====== Dataset records ======

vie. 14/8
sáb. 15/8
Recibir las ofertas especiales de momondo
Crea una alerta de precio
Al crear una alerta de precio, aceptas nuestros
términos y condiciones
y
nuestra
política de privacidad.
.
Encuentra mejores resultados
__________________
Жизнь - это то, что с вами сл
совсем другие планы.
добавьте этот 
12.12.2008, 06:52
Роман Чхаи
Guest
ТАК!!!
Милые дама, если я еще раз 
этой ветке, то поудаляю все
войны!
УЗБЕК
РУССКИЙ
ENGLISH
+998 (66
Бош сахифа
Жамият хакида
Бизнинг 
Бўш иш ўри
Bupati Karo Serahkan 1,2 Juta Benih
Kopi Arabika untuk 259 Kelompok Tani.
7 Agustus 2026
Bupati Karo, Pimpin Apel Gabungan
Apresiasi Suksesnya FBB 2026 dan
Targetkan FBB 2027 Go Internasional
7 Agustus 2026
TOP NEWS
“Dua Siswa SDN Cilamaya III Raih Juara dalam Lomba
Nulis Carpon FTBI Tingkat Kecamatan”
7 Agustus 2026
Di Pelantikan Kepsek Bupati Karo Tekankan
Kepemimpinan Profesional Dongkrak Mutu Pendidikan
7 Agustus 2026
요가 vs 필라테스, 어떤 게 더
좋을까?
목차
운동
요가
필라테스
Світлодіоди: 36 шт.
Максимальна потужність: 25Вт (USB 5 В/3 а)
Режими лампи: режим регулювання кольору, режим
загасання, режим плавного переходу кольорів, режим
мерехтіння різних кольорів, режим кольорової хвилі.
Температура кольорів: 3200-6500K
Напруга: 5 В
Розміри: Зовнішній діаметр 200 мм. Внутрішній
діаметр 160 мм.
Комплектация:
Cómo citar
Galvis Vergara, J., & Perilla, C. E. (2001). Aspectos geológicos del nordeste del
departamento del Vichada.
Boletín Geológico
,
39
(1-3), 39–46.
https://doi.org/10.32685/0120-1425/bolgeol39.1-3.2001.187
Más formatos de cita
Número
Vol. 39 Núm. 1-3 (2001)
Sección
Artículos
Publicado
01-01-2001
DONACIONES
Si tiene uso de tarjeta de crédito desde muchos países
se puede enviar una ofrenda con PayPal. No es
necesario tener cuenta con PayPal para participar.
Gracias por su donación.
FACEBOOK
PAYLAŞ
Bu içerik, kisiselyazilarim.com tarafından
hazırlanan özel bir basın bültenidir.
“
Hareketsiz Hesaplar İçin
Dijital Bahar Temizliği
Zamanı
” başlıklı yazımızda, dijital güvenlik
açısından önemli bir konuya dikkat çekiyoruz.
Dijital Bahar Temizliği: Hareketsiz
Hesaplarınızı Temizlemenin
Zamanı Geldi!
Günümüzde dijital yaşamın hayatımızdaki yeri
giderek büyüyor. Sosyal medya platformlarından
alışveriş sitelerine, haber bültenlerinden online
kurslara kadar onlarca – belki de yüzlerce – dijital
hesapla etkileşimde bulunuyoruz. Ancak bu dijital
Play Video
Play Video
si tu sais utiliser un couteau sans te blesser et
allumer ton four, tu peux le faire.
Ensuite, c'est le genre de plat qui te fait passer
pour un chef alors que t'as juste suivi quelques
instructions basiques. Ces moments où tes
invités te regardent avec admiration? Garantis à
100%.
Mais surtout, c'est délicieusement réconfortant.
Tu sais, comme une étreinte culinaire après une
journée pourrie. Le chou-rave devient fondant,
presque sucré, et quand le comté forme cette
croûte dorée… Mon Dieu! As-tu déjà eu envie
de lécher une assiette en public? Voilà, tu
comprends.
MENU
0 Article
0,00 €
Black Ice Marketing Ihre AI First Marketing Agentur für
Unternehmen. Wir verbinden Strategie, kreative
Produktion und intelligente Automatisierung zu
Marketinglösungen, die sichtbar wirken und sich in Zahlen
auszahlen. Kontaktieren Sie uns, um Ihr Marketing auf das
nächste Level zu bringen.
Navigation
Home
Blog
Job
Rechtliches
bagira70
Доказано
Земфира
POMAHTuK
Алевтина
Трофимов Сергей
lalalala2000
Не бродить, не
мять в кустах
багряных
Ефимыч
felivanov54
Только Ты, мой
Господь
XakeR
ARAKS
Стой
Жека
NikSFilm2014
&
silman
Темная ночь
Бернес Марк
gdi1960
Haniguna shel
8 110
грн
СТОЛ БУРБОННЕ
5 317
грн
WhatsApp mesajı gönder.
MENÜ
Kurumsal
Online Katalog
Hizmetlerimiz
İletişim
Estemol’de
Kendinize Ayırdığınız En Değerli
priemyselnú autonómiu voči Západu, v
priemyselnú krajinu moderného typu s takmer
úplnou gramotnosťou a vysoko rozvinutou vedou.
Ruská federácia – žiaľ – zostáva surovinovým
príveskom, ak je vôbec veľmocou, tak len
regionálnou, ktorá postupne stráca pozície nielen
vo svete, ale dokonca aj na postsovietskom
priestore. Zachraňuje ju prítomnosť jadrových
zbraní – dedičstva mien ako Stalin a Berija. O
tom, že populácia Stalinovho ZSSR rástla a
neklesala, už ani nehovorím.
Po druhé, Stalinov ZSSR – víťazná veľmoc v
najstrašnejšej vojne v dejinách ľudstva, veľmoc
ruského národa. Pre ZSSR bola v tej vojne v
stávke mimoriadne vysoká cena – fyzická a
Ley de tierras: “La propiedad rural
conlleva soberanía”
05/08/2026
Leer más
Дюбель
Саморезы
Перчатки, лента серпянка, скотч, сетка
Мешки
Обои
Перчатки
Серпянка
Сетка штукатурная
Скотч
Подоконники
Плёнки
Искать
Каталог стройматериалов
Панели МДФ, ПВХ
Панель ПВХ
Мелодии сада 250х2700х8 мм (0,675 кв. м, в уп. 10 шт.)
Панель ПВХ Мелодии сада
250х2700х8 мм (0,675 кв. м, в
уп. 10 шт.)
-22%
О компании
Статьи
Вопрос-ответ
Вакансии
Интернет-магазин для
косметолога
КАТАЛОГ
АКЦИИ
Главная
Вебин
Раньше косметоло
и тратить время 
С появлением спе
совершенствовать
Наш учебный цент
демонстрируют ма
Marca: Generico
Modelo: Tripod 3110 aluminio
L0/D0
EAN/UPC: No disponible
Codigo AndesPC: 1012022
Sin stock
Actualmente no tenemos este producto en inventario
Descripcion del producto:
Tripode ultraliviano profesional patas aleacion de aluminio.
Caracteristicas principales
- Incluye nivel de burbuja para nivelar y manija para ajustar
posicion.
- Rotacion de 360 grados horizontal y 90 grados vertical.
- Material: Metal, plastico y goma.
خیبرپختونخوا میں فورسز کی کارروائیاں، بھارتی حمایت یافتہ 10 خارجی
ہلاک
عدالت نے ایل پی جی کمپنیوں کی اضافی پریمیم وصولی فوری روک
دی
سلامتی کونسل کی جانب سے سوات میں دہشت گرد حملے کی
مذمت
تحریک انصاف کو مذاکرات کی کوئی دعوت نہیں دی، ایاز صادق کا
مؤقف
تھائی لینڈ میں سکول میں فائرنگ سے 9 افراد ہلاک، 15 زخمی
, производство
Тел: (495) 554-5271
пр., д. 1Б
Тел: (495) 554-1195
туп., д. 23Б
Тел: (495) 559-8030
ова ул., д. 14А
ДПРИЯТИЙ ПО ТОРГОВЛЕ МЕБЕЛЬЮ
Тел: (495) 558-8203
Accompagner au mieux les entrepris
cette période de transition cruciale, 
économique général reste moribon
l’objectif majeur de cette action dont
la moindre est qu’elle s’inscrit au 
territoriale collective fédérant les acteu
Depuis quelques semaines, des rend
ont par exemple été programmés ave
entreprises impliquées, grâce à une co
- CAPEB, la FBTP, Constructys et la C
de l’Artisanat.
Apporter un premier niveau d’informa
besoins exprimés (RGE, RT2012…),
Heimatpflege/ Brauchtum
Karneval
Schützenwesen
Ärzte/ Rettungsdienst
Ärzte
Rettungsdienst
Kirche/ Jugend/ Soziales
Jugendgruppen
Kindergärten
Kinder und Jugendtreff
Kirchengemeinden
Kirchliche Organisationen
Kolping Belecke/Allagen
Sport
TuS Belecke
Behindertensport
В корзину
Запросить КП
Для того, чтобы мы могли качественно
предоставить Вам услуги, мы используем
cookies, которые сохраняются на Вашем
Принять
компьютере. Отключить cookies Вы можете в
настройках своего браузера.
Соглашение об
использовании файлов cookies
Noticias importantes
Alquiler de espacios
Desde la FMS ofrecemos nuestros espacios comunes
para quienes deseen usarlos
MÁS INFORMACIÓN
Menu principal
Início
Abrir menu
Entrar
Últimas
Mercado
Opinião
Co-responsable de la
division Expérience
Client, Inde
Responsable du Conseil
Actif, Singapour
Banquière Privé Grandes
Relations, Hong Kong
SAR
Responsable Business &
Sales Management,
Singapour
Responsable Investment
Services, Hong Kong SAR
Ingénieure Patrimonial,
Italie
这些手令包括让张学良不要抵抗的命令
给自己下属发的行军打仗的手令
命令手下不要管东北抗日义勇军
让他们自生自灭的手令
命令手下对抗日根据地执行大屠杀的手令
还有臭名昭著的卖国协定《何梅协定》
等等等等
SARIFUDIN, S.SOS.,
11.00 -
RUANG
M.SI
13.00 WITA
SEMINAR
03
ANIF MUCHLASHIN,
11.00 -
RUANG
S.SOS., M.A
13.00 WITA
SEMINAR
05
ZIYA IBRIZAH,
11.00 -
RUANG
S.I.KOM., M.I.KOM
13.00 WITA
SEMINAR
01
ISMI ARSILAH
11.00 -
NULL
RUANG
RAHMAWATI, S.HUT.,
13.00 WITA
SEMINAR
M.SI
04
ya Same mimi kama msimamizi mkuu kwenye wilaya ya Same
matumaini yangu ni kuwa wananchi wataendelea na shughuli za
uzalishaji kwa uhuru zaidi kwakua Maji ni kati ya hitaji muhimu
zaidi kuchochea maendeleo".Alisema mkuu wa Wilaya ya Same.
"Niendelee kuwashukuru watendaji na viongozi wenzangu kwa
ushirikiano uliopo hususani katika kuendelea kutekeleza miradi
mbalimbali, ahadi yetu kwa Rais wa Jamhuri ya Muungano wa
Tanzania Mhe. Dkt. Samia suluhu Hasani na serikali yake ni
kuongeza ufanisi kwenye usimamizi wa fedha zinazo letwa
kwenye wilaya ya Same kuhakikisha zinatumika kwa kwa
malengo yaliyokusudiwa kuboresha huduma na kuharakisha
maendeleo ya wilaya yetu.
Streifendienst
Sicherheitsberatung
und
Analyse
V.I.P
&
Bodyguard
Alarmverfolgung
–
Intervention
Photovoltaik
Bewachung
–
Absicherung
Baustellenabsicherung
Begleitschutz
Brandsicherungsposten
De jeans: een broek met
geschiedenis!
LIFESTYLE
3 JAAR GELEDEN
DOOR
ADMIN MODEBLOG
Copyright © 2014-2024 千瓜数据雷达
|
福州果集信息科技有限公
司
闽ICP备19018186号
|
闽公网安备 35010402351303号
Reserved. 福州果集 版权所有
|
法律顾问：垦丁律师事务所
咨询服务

======

Exercise goal -> Count the lines in the items above that contain the string "alerta", and reply with the number only.

Answer section -> 2